Restate the full set of records exactly, without adding or dropping a word.

Object state transitions

▼

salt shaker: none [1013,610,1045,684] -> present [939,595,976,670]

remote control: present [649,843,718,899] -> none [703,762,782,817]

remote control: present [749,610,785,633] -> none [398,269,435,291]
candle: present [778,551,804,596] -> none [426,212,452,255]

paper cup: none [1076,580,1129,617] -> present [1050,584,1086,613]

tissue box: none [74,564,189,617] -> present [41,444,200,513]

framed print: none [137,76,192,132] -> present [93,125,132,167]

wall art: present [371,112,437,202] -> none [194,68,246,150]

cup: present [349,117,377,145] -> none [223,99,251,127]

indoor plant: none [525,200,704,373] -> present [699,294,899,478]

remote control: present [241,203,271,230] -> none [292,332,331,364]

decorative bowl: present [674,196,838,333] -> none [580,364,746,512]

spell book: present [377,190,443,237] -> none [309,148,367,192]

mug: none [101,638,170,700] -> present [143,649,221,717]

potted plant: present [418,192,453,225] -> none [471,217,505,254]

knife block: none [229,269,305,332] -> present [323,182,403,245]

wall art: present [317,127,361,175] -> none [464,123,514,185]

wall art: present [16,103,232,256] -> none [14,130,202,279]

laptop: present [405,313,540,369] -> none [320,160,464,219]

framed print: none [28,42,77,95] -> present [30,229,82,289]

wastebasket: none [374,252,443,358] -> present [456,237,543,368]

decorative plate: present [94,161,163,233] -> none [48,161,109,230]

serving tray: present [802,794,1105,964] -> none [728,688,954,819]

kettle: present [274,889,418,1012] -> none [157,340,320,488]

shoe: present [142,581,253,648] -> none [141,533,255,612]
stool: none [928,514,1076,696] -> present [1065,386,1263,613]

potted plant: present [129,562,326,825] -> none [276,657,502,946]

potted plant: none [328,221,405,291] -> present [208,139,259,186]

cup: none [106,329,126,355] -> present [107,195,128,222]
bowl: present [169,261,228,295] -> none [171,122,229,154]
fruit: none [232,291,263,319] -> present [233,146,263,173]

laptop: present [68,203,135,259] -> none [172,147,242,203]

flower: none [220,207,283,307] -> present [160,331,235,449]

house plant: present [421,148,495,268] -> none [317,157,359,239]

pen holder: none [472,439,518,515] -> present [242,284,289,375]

▲

### Answer to this task
salt shaker: none [1013,610,1045,684] -> present [939,595,976,670]

remote control: present [649,843,718,899] -> none [703,762,782,817]

remote control: present [749,610,785,633] -> none [398,269,435,291]
candle: present [778,551,804,596] -> none [426,212,452,255]

paper cup: none [1076,580,1129,617] -> present [1050,584,1086,613]

tissue box: none [74,564,189,617] -> present [41,444,200,513]

framed print: none [137,76,192,132] -> present [93,125,132,167]

wall art: present [371,112,437,202] -> none [194,68,246,150]

cup: present [349,117,377,145] -> none [223,99,251,127]

indoor plant: none [525,200,704,373] -> present [699,294,899,478]

remote control: present [241,203,271,230] -> none [292,332,331,364]

decorative bowl: present [674,196,838,333] -> none [580,364,746,512]

spell book: present [377,190,443,237] -> none [309,148,367,192]

mug: none [101,638,170,700] -> present [143,649,221,717]

potted plant: present [418,192,453,225] -> none [471,217,505,254]

knife block: none [229,269,305,332] -> present [323,182,403,245]

wall art: present [317,127,361,175] -> none [464,123,514,185]

wall art: present [16,103,232,256] -> none [14,130,202,279]

laptop: present [405,313,540,369] -> none [320,160,464,219]

framed print: none [28,42,77,95] -> present [30,229,82,289]

wastebasket: none [374,252,443,358] -> present [456,237,543,368]

decorative plate: present [94,161,163,233] -> none [48,161,109,230]

serving tray: present [802,794,1105,964] -> none [728,688,954,819]

kettle: present [274,889,418,1012] -> none [157,340,320,488]

shoe: present [142,581,253,648] -> none [141,533,255,612]
stool: none [928,514,1076,696] -> present [1065,386,1263,613]

potted plant: present [129,562,326,825] -> none [276,657,502,946]

potted plant: none [328,221,405,291] -> present [208,139,259,186]

cup: none [106,329,126,355] -> present [107,195,128,222]
bowl: present [169,261,228,295] -> none [171,122,229,154]
fruit: none [232,291,263,319] -> present [233,146,263,173]

laptop: present [68,203,135,259] -> none [172,147,242,203]

flower: none [220,207,283,307] -> present [160,331,235,449]

house plant: present [421,148,495,268] -> none [317,157,359,239]

pen holder: none [472,439,518,515] -> present [242,284,289,375]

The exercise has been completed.